At Skin Analytics, we focused on a prospective study recruitment strategy, which is harder and more expensive, but gives repeatable, real world results.
Selective recruitment also refers to testing the population that the AI is to be used on. Specifically, the concern is that the recruitment of patients was in specialist settings, while the use of the product is on the general population. The difference in the amount of the disease you see in these different settings affects dramatically the performance of the AI and the over referral rates expected.
For practical reasons, and to power a study, it is necessary to run evaluation studies in secondary care. For our study, we needed 65 melanoma to ensure a statistically significant result and to collect that number in GP practices within a reasonable period, say less than three years, would be a significant challenge.
Careful thought then needs to be given to how you can then apply this to the population presenting at a GP practice. Professor Giuseppe Argenziano helped design in a feature of our study which really gave our system the chance to fail with this concept in mind and I am extremely proud that it did not.
We’ve been working primary care providers for the last four years and now have a really good idea of what the data looks like at that level. One of the studies mentioned above is to get a good clinical validation for what we’ve seen from that work.
Studies had high rates of unevaluable images
There are a number of reasons that this may happen and the detail matters. One example from the studies evaluated was a case of lesions which were counted out of the study results because it had an equal probability of two results. This is a problem with the technology and should be counted in the evaluation and not doing this is concerning.
We would never exclude data where it is clearly a fault of the test being evaluated. However, in our prospective study, we also had challenges around image acquisition, especially for the digital SLR we used. In our study, nurses were using multiple capture devices which were connected to a system that stored the data against the data collected for the patient.
The automated data collection component meant that there were technology lags between pressing the image capture button and the image being captured. Which resulted in a number of poor quality images.
We decided to count these out of the evaluation for two reasons:
- Firstly, the data capture wasn’t representative of how we capture data for our system.
- Secondly the first step in our system is to ensure we have an image of sufficient quality which upon failing the user would be required to retake the image. We only included data in our assessment that passed that test.

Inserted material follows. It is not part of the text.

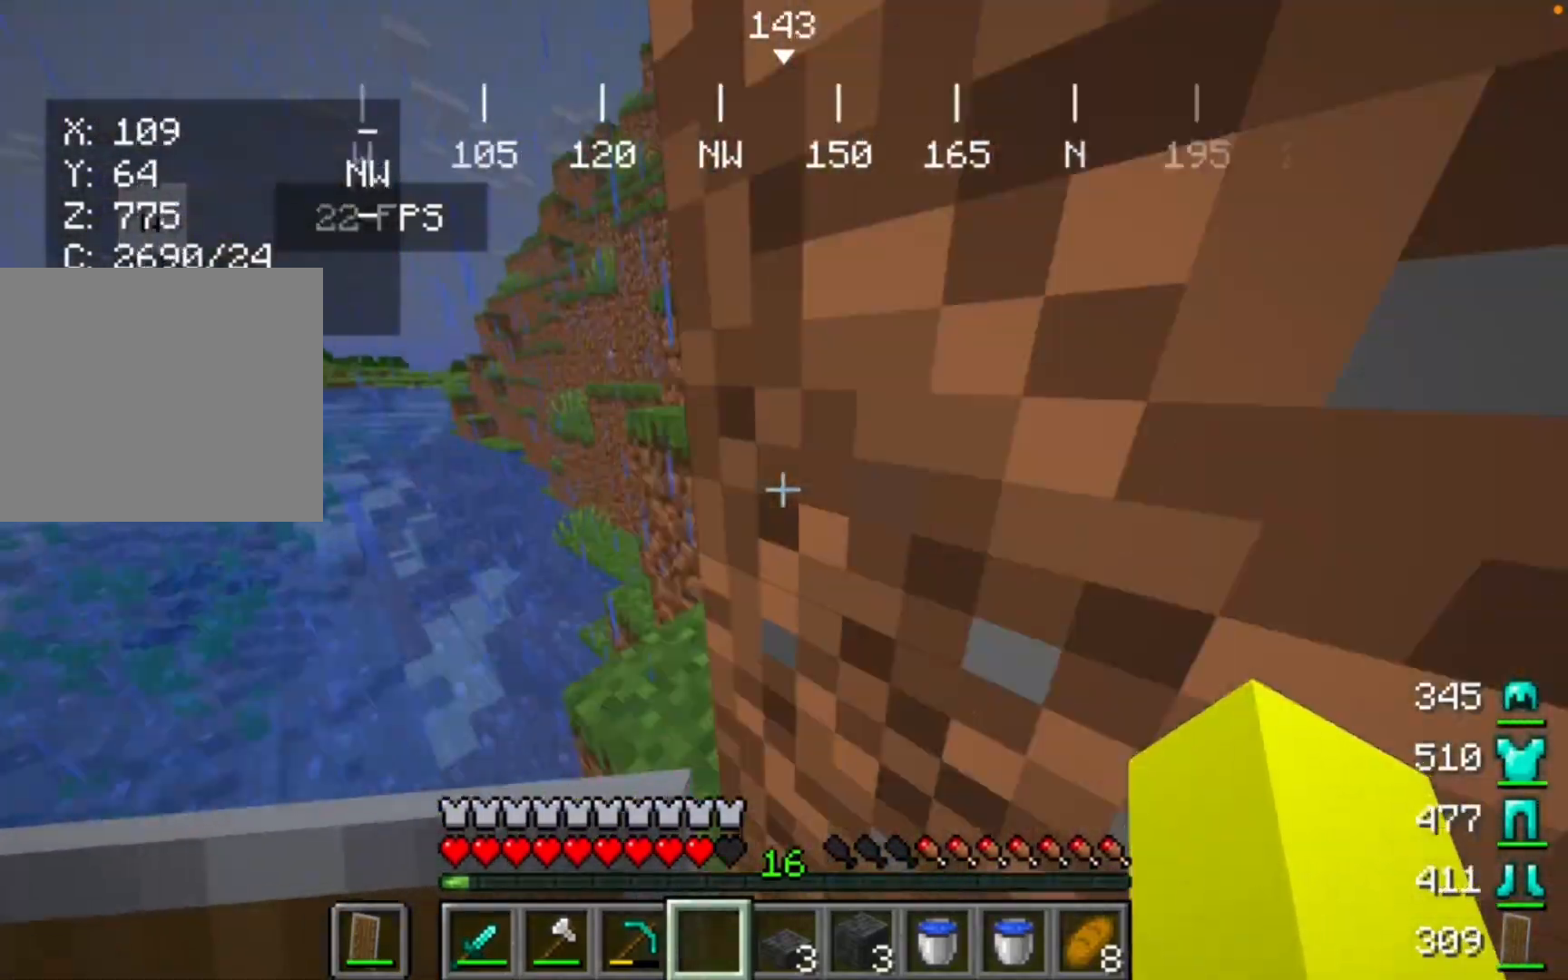
Gameplay with keyboard and mouse; each line is a JSON object with the keys and mouse buttons held at the frame after it. "events" lists presses ("down") and releases ("up") of "mouse_left" and "mouse_right" between this image and that frame as [ms after this image, input, new state], when the widget could be followed in between. "mouse_left", "mouse_right" = the "left", "right" buttons of the "mouse" list. No other keys are recorded. Fast repeated clicks can show as one long hold. Mouse movement is not recorded.
{"keys": [], "mouse": [], "events": [[367, "mouse_right", "down"], [400, "mouse_right", "up"], [467, "mouse_right", "down"], [500, "mouse_right", "up"]]}
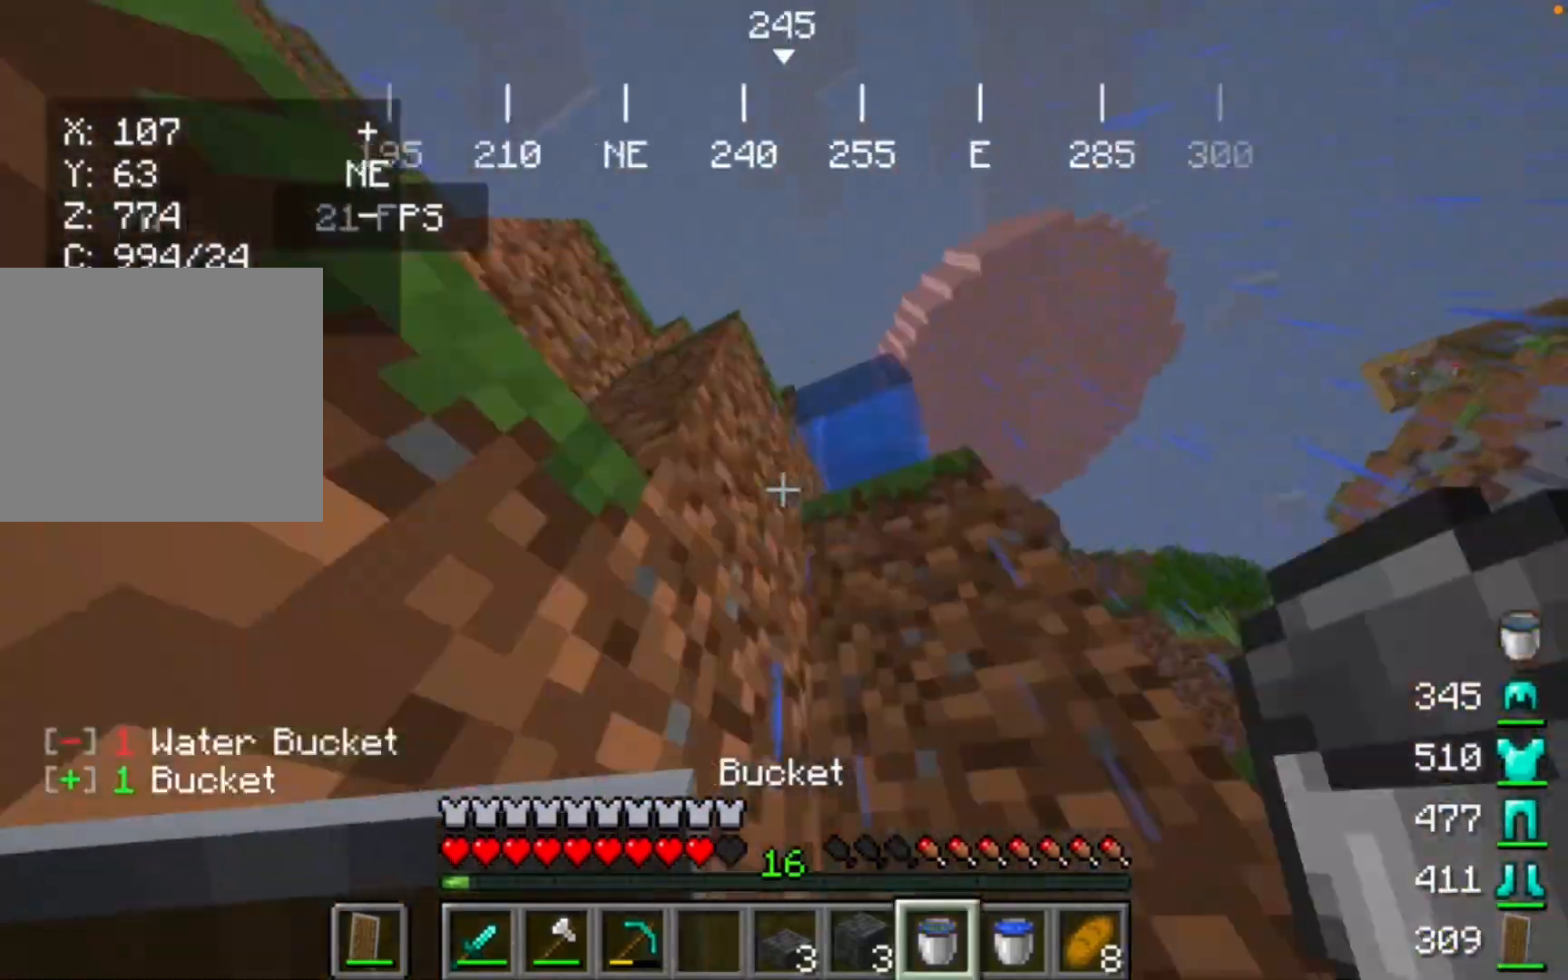
{"keys": [], "mouse": [], "events": []}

To summarise, there are many challenges for innovators looking to build, test and clinically validate a new technology. One of these challenges is that building high quality clinical evidence is neither simple nor a single study effort.
While I have great sympathy for innovators, the evidence must match the claims being made. The researchers in this BMJ paper have clearly shown that the evidence produced for consumer-facing skin cancer services is not sufficient.
At Skin Analytics, our strategy involves the use of dermascopes and the integration of our AI into skin cancer pathways provided by health providers like the NHS and Vitality Health.
We have invested in the first powered prospective clinical study to evaluate our AI and designed it in a way that introduced real challenges to our system. I am proud of the clinical validation we have which show how we can support GPs to better diagnose skin cancer while dramatically reducing the referral rate into hospitals.
We’re not stopping there though, so watch this space for more clinical validation.